14. Esta visão, eu mantenho, não está em desacordo com os princípios da nossa escola, se assim for explicado. E porque? Porque a primeira e a pior penalidade do pecador é ter cometido o pecado. E o crime, embora a Fortuna se divirta com seus favores, embora ela o proteja e o tome sob sua guarda, nunca pode ficar impune, uma vez que a punição do crime reside no próprio crime. Mas, no entanto, essas segundas penalidades seguem de perto as primeiras: medo constante, terror constante e desconfiança na própria segurança. Por que, então, eu deveria colocar a perversidade livre de tal punição? Porque não hei-de deixá-la sempre em suspenso?
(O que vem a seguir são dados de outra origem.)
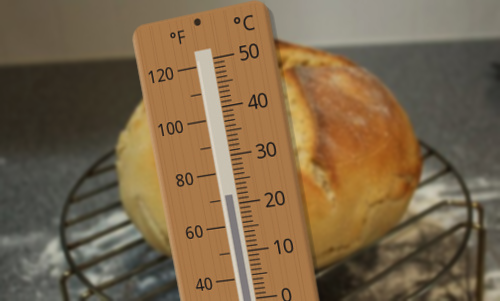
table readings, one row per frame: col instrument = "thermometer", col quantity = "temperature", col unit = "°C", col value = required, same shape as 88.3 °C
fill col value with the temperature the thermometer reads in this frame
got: 22 °C
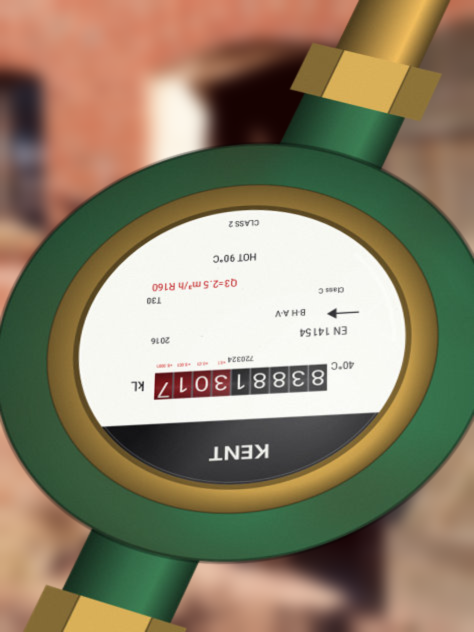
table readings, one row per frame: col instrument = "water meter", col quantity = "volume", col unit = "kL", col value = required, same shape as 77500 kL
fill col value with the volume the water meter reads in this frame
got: 83881.3017 kL
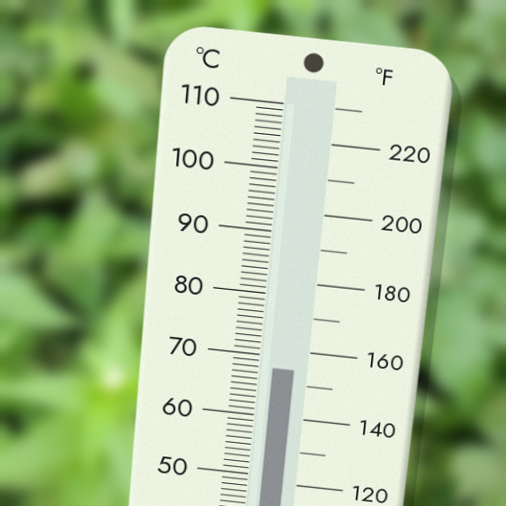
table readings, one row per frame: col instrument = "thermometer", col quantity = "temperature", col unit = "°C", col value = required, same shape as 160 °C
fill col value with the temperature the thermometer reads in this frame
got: 68 °C
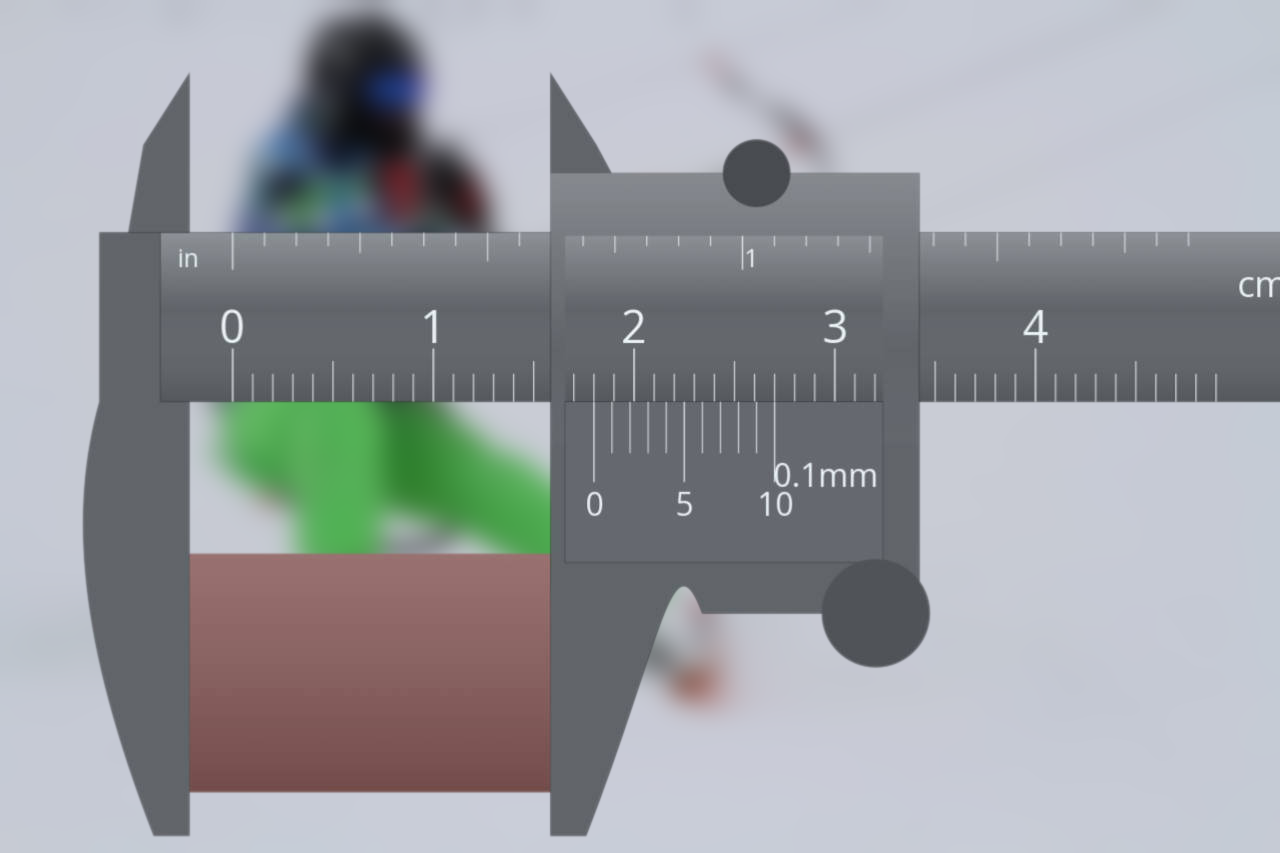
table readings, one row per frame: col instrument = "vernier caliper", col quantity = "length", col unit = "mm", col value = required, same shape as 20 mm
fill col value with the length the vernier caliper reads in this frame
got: 18.0 mm
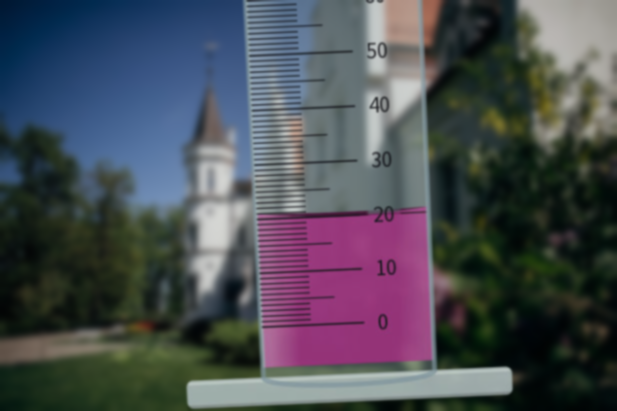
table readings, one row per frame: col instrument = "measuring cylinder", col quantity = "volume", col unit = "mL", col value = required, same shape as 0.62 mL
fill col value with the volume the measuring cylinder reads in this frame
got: 20 mL
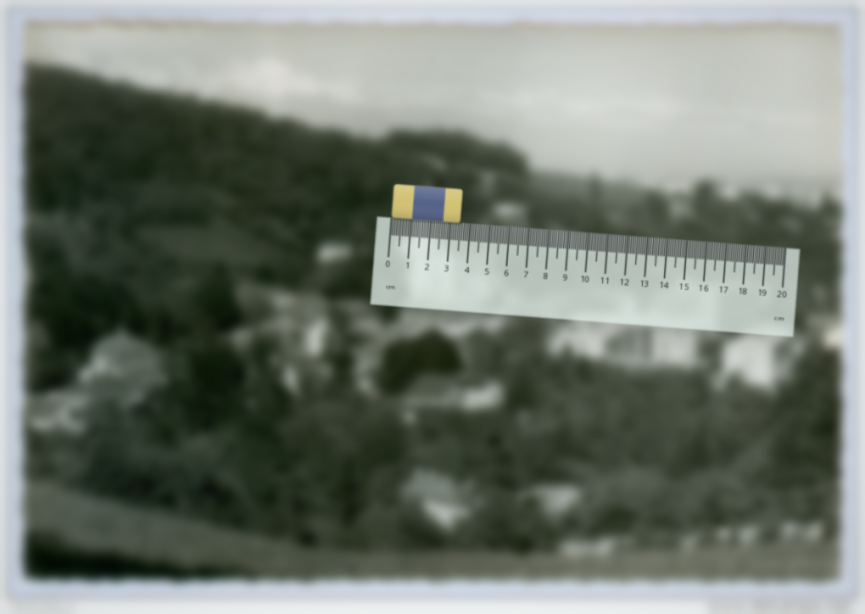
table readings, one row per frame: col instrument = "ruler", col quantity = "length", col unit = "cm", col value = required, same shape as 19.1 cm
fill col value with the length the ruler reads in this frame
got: 3.5 cm
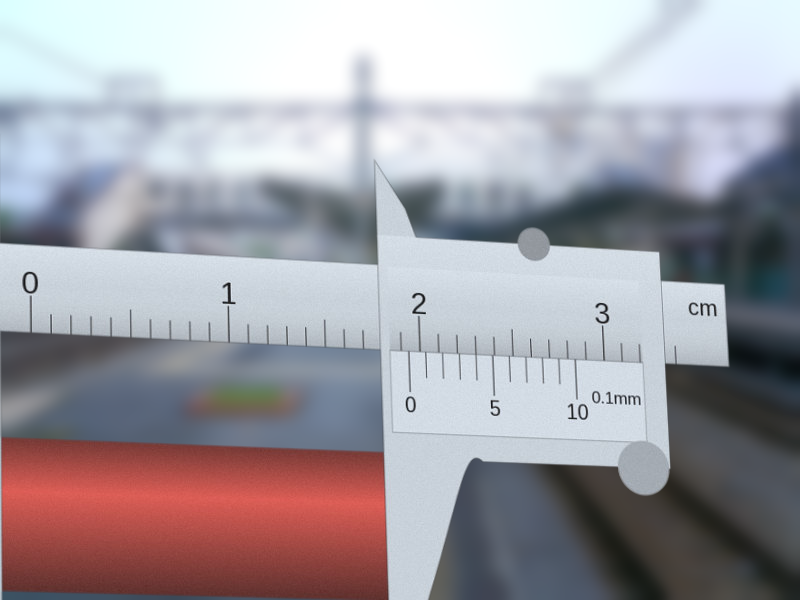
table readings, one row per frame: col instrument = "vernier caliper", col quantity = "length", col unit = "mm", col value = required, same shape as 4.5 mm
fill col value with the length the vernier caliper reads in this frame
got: 19.4 mm
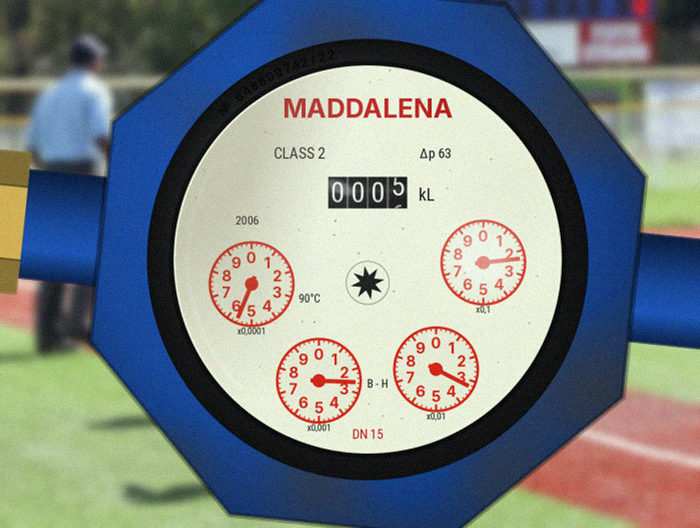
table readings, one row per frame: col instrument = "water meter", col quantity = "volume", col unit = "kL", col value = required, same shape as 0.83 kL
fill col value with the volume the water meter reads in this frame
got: 5.2325 kL
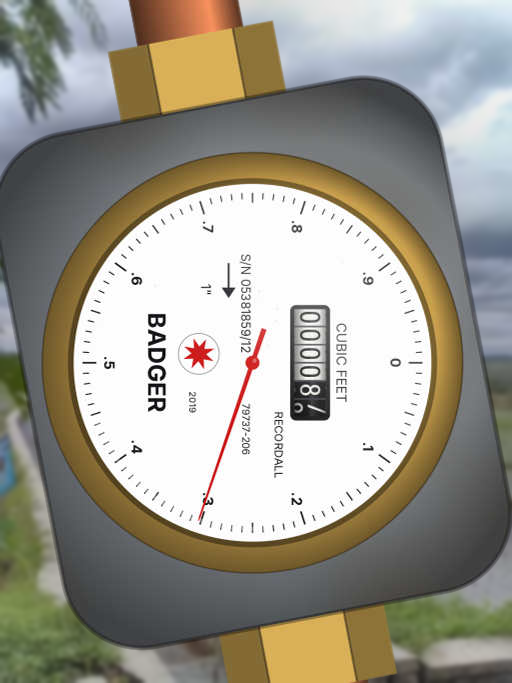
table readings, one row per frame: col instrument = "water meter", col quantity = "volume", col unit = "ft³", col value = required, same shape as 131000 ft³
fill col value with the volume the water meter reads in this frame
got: 87.30 ft³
15. Deixe-nos discordar de Epicuro em um único ponto, quando ele declara que não existe uma justiça natural e que o crime deve ser evitado porque não se pode escapar do medo que resulta dele; deixe-nos concordar com ele do outro ponto, que as más ações são açoitadas pelo chicote da consciência e essa consciência é torturada em maior grau porque a ansiedade interminável a impulsiona e chicoteia, e não pode confiar nos fiadores de sua própria paz mental. Por isso, Epicuro é a própria prova de que somos, por natureza, relutantes em cometer crimes, porque mesmo em circunstâncias de segurança, não há quem não sinta medo.
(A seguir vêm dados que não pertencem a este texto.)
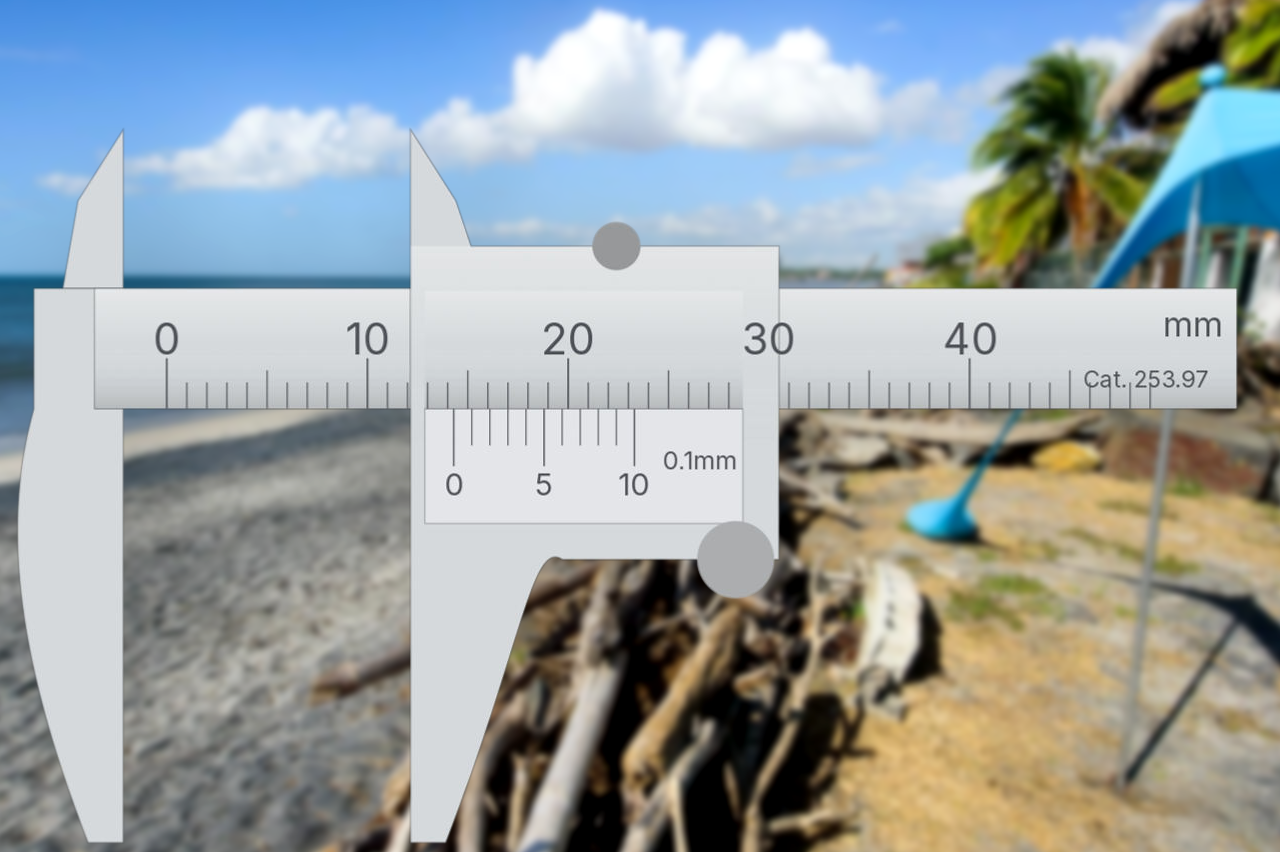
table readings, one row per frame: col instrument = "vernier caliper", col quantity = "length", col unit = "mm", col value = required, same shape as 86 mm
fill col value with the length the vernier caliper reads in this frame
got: 14.3 mm
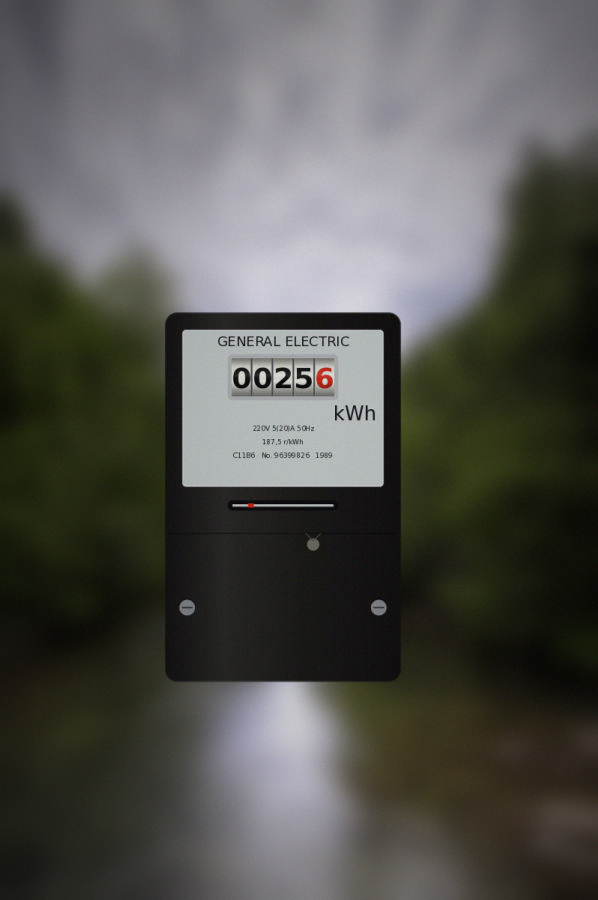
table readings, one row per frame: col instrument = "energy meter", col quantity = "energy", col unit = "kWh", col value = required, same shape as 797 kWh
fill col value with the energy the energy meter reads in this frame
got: 25.6 kWh
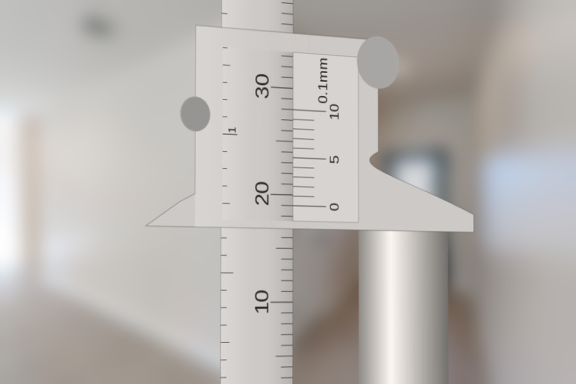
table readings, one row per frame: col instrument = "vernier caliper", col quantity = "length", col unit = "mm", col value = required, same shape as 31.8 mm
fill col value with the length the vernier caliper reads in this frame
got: 19.0 mm
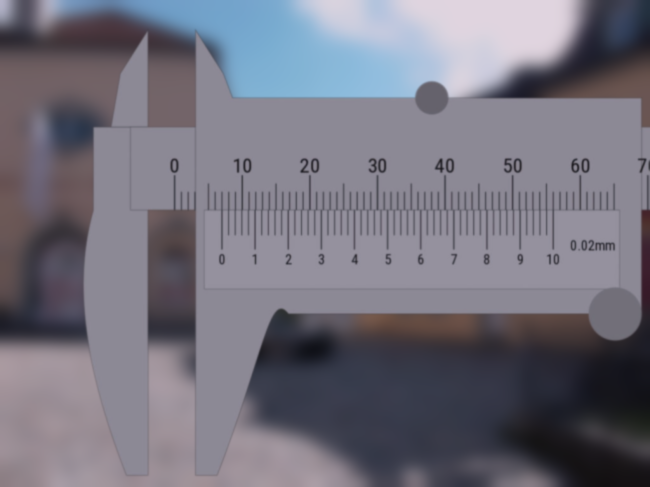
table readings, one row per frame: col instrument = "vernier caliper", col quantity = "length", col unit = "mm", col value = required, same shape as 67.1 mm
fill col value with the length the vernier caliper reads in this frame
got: 7.0 mm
16. Boa fortuna libera muitos homens do castigo, mas nenhum homem do medo. E por que seria assim, se não fosse enraizado em nós uma aversão por aquilo que a natureza condenou? Daí mesmo os homens que escondem seus pecados nunca podem contar com o fato de ficarem ocultos; pois suas consciências os convencem e revelam os crimes a si mesmo. Mas é propriedade da culpa ter medo. Ela nos faz doentes devido aos muitos crimes que escapam à vingança da lei e às punições prescritas para que as graves ofensas contra a natureza sejam pagas em dinheiro vivo e porque, em lugar de sofrer a punição, sofremos com o medo.
Mantenha-se Forte. Mantenha-se Bem.
[1] NT: Públio Clódio Pulcro (Publius Clodius Pulcher), mais conhecido apenas como Clódio, foi um político da República Romana conhecido por suas táticas populistas.
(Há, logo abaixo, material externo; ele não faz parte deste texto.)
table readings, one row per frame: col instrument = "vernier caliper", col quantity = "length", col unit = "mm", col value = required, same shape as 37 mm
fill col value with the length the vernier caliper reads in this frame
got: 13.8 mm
[2] NT: Os ritos de Bona Dea (“Boa Deusa”) eram realizados em dezembro na casa de um importante magistrados de Roma. Em 62 a.C., a cerimônia seria realizada na residência oficial de Júlio César, o pontífice máximo, em Régia. As anfitriãs foram sua esposa, Pompeia, e sua mãe, Aurélia, com a supervisão das virgens vestais. Este era um culto do qual os homens não tinham permissão para falar ou mesmo de saber o nome da deusa, que era chamada de “Boa Deusa”. Clódio se intrometeu nos ritos disfarçado de mulher, supostamente com o objetivo de seduzir Pompeia, mas foi descoberto. O crime de Clódio era, portanto, duplamente grave: adultério e violação religiosa
[3] Ver Cícero, Cartas a Ático.
[4] A Floralia era um festival romano, em honra à deusa Flora, ocorrido no mês de maio e ligado ao ciclo agrário com objetivo de consagrar as florações da primavera. Haviam representações teatrais, solturas de animais associados à fertilidade e divertimentos realizados no Circo Máximo.
[5] Ver Epicuro, Cartas e Princípios.